(Dataset entries)
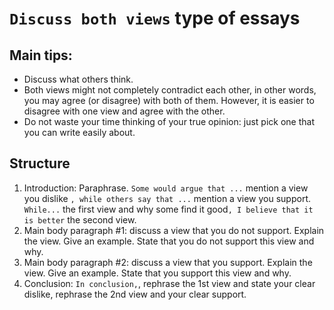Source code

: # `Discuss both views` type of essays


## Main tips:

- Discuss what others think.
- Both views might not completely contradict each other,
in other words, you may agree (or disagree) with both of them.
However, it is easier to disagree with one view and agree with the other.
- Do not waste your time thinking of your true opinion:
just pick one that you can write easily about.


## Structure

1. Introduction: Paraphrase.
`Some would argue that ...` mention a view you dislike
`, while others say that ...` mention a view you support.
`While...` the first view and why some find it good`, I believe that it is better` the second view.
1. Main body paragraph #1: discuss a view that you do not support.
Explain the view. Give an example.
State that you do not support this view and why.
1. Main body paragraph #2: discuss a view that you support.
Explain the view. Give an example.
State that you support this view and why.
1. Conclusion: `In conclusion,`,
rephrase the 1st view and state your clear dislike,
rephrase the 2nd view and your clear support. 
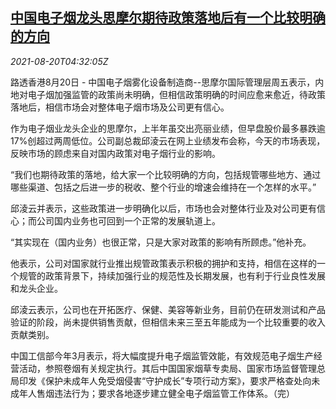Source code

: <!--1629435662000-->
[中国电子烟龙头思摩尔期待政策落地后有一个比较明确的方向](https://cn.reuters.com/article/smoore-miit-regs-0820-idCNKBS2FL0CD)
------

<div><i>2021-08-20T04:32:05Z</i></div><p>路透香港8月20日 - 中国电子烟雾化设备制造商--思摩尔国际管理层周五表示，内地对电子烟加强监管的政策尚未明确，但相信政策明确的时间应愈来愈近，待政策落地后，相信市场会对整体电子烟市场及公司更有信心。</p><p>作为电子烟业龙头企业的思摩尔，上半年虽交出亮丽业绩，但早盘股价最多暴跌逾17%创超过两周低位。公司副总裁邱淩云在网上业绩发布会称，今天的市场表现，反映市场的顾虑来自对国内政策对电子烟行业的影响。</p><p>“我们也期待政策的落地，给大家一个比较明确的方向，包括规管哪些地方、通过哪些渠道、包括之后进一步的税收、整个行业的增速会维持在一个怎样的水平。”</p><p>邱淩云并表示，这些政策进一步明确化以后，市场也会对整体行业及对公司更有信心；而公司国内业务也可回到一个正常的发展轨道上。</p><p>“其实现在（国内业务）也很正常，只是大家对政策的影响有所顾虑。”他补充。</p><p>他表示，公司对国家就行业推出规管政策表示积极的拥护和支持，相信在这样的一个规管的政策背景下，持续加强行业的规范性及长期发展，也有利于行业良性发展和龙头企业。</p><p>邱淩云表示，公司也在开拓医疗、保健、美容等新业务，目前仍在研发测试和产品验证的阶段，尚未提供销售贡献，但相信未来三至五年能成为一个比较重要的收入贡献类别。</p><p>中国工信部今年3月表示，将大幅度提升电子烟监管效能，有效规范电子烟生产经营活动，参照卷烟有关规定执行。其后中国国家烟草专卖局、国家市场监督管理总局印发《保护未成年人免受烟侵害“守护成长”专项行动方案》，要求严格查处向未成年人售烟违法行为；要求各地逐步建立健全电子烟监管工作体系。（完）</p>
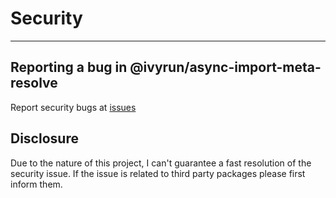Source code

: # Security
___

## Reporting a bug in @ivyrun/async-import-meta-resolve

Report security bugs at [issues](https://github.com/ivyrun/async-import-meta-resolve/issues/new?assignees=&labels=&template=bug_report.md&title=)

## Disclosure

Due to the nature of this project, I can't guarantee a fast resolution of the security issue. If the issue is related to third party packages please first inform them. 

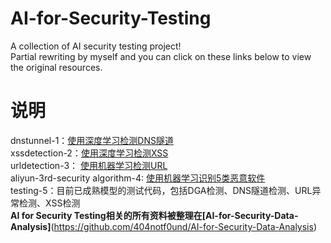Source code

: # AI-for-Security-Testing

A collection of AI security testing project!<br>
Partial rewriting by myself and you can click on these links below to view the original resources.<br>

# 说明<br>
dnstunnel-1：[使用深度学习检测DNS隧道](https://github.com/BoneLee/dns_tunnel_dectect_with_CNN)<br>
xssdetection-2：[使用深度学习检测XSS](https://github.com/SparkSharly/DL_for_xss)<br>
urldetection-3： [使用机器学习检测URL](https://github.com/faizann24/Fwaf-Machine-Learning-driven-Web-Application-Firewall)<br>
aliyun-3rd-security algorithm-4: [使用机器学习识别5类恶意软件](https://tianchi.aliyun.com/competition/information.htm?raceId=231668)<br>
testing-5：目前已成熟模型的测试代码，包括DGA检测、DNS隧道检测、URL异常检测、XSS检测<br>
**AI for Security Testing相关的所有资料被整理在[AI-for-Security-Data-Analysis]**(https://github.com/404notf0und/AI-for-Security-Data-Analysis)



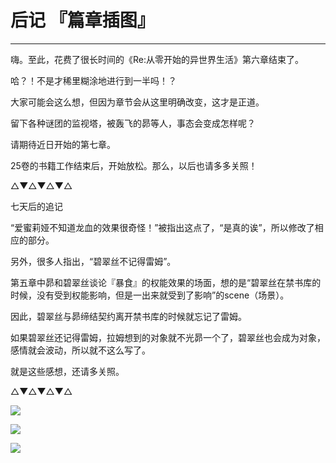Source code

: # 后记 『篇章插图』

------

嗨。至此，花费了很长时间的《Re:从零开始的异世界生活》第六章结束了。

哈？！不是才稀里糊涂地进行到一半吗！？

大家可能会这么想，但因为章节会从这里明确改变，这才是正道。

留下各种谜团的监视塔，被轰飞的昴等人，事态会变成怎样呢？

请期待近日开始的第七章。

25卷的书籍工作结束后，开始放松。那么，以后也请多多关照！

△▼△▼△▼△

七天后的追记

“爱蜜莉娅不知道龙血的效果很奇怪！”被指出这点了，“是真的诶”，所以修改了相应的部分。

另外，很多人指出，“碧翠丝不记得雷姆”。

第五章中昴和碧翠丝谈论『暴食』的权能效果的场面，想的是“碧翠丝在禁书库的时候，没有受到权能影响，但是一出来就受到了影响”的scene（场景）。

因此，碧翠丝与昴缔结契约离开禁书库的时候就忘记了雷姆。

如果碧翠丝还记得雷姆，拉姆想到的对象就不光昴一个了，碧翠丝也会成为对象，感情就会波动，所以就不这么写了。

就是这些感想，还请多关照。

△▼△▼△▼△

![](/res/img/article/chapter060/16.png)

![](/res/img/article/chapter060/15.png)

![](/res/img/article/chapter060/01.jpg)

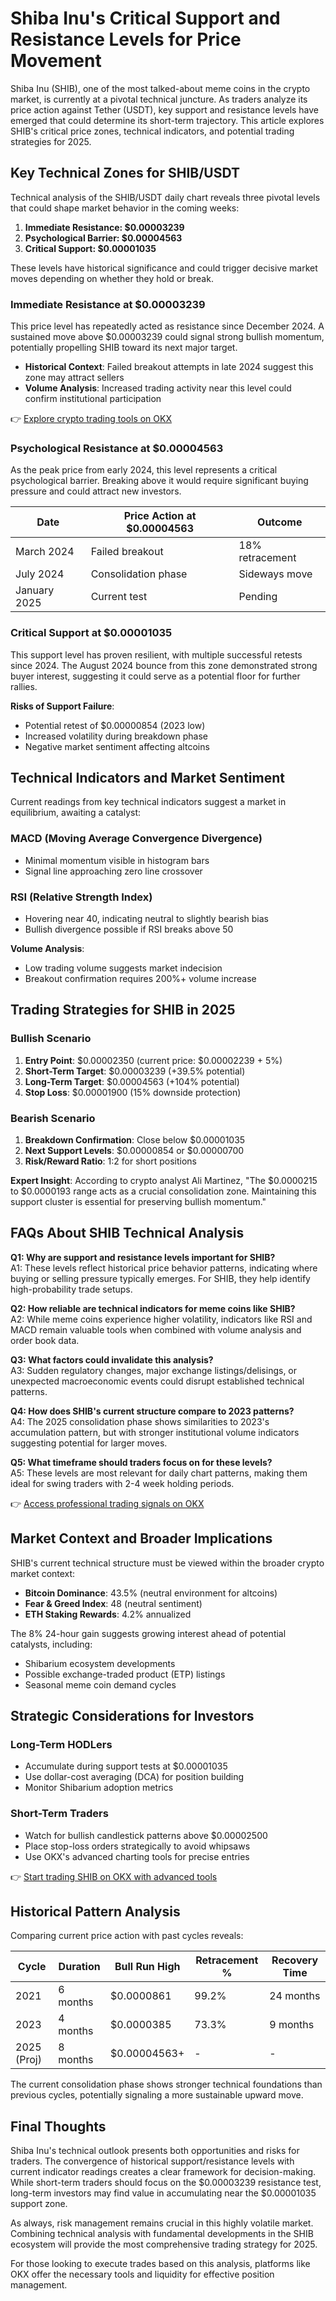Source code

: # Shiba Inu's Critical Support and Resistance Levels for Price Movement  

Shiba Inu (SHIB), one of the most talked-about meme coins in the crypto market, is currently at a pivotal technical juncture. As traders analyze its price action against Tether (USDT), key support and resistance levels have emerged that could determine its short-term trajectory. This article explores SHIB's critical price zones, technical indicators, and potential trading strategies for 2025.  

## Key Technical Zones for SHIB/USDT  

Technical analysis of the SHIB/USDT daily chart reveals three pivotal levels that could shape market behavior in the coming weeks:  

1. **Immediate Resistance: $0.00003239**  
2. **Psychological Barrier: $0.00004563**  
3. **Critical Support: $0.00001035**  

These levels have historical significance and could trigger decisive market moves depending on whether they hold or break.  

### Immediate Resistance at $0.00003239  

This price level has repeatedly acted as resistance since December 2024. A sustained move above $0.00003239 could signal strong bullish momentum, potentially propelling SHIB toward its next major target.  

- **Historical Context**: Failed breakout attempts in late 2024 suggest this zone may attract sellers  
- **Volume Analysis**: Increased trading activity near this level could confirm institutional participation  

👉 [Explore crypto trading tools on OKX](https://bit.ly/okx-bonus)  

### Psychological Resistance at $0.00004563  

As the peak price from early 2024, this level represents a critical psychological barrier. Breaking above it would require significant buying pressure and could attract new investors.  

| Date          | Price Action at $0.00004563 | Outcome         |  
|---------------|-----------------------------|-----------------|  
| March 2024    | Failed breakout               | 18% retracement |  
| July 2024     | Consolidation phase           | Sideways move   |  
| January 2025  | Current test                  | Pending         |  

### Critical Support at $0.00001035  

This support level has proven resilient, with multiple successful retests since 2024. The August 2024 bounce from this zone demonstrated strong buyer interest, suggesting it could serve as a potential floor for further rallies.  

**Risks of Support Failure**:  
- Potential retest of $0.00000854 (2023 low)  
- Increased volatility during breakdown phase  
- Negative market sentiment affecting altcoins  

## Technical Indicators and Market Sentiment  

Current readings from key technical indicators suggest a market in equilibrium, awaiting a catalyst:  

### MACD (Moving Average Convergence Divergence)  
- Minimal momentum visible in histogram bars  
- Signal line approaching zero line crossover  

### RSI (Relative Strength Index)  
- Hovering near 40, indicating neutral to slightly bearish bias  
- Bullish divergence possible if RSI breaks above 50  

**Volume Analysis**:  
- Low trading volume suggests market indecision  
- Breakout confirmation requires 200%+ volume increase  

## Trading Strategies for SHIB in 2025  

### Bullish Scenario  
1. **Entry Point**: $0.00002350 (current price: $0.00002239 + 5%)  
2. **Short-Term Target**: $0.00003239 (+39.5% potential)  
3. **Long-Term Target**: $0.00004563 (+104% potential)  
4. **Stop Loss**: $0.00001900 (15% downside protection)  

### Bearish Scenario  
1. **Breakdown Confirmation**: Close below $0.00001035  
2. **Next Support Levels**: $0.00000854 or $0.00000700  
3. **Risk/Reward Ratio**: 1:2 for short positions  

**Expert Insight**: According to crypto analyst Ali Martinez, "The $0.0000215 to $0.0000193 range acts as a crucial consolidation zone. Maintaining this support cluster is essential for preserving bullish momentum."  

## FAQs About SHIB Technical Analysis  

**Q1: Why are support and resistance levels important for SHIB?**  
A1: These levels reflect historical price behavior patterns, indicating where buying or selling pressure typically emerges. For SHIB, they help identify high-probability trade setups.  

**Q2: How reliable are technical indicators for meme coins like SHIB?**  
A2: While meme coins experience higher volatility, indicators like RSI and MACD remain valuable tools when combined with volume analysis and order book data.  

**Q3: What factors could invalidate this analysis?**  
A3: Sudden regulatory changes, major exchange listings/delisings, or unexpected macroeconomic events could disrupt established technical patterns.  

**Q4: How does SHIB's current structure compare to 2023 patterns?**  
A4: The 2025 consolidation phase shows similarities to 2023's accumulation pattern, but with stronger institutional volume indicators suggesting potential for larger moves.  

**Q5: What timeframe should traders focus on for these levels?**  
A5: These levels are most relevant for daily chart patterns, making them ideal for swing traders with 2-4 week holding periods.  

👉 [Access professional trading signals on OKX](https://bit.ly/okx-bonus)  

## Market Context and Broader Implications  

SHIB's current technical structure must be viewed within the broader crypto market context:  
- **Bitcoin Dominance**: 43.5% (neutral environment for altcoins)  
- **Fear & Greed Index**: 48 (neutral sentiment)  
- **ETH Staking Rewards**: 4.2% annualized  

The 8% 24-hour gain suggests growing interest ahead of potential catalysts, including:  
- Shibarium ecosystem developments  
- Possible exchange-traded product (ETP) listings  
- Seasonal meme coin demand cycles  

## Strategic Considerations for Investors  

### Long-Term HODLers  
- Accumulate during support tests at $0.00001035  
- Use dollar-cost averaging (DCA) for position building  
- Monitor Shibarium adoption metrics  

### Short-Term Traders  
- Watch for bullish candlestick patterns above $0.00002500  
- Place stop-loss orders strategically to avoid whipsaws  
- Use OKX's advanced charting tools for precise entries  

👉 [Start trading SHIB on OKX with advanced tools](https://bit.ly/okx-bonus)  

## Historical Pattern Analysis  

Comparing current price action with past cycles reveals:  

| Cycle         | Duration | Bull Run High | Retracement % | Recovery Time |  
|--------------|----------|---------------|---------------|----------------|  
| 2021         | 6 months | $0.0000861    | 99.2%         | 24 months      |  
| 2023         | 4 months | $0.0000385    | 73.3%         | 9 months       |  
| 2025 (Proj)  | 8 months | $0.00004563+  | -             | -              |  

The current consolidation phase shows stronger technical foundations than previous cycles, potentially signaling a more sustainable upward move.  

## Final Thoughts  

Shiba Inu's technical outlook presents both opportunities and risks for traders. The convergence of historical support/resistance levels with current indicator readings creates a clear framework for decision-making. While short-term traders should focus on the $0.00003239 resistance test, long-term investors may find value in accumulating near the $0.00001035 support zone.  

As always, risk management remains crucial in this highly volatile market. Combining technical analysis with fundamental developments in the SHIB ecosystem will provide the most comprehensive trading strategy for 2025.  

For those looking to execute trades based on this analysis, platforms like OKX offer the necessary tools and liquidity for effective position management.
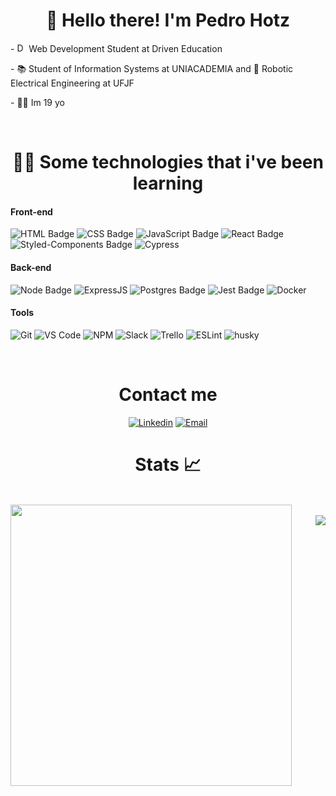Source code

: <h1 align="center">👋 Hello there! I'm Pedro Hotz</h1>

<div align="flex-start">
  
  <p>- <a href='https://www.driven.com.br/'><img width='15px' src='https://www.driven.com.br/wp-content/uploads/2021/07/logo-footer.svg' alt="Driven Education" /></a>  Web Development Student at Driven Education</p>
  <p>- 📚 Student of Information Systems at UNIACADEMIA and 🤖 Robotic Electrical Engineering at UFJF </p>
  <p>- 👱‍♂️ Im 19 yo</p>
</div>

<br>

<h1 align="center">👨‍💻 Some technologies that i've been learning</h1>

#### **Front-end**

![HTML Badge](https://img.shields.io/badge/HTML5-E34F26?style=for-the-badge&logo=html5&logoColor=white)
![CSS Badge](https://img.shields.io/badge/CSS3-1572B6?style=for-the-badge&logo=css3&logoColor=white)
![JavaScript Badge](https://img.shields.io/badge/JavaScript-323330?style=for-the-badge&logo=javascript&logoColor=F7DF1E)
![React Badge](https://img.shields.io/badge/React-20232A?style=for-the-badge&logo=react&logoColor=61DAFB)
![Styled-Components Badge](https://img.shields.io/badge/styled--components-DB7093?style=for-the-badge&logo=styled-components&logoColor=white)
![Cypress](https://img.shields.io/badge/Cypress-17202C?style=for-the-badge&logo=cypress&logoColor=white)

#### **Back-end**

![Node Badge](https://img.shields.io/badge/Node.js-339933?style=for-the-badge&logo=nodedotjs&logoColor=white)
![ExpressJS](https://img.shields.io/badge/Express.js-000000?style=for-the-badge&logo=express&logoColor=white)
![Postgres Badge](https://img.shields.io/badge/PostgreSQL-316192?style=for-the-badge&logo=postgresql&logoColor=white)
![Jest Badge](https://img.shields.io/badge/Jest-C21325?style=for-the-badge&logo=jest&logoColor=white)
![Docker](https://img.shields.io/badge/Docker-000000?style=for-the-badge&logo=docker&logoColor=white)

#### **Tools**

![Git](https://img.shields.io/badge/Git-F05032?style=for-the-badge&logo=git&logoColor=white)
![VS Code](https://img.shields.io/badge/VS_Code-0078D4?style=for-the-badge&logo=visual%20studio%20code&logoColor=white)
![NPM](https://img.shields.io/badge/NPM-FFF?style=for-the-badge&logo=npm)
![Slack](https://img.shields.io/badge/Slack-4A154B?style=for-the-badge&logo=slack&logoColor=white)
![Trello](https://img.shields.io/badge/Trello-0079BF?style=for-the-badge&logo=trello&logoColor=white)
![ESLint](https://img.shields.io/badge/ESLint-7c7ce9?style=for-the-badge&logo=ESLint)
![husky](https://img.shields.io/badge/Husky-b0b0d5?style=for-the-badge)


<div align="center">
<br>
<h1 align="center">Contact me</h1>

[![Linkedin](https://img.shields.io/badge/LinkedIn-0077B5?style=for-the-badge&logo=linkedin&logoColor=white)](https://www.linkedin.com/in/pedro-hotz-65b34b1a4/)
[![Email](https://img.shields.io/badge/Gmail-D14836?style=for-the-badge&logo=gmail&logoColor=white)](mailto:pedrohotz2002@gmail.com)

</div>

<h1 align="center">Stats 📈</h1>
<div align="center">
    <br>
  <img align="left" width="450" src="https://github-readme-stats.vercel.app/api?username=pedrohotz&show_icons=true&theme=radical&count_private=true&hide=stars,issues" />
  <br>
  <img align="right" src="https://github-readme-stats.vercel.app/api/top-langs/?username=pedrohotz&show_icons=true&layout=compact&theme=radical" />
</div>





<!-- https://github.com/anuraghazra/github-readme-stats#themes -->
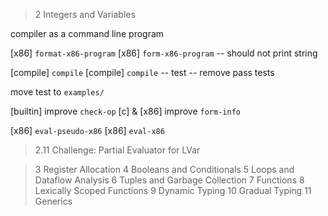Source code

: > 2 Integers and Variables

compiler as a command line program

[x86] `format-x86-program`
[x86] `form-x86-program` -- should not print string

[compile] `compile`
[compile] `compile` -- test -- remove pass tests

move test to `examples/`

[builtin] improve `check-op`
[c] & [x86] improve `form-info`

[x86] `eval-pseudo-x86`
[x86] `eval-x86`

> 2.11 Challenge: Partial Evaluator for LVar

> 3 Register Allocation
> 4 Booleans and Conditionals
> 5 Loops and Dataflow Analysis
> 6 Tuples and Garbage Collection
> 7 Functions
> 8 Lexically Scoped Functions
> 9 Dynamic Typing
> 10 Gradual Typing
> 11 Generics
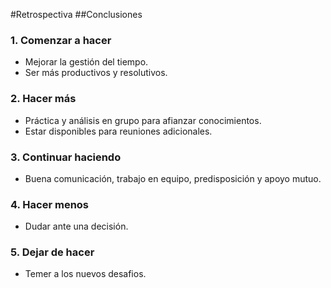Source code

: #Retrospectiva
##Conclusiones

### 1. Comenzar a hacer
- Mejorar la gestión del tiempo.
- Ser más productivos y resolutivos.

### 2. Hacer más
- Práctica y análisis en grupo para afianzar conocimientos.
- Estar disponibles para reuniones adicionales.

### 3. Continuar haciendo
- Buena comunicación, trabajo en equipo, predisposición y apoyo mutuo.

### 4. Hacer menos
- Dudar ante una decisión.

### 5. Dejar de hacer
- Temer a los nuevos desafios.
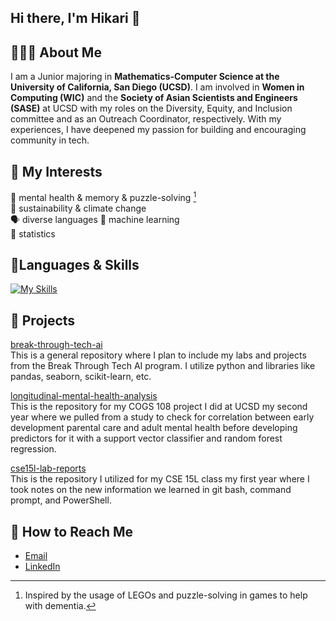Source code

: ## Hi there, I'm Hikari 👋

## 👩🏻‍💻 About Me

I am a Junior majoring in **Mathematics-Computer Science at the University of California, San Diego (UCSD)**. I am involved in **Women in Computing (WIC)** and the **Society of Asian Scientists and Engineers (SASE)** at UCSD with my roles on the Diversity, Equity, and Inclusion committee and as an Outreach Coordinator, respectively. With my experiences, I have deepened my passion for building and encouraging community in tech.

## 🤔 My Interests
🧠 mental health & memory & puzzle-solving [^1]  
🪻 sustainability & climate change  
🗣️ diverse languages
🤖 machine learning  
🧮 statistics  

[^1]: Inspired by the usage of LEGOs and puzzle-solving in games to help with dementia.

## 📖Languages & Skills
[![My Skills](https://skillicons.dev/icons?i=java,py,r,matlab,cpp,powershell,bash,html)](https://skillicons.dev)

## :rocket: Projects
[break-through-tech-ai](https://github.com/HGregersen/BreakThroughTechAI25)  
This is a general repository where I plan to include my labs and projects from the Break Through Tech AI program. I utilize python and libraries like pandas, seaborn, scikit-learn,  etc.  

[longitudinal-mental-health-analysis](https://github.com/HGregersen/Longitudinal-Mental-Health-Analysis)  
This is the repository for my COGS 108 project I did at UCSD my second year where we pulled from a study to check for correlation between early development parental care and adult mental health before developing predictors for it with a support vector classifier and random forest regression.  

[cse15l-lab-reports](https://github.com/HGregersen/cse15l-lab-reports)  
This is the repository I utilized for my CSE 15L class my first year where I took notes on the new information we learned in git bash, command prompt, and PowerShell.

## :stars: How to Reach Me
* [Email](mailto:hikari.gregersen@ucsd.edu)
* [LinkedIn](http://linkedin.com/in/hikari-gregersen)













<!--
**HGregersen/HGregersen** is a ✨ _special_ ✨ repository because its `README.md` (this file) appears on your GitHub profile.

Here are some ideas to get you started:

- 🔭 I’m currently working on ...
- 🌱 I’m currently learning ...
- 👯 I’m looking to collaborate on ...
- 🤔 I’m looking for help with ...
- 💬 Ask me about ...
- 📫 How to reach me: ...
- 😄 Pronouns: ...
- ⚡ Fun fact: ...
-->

**Task brief:**
Duplicate the lines from the start of the entries through the line containing "## Structure", with both ends included. Omit the pictures from your copy.

**Response below:**
Source code

: # `Discuss both views` type of essays


## Main tips:

- Discuss what others think.
- Both views might not completely contradict each other,
in other words, you may agree (or disagree) with both of them.
However, it is easier to disagree with one view and agree with the other.
- Do not waste your time thinking of your true opinion:
just pick one that you can write easily about.


## Structure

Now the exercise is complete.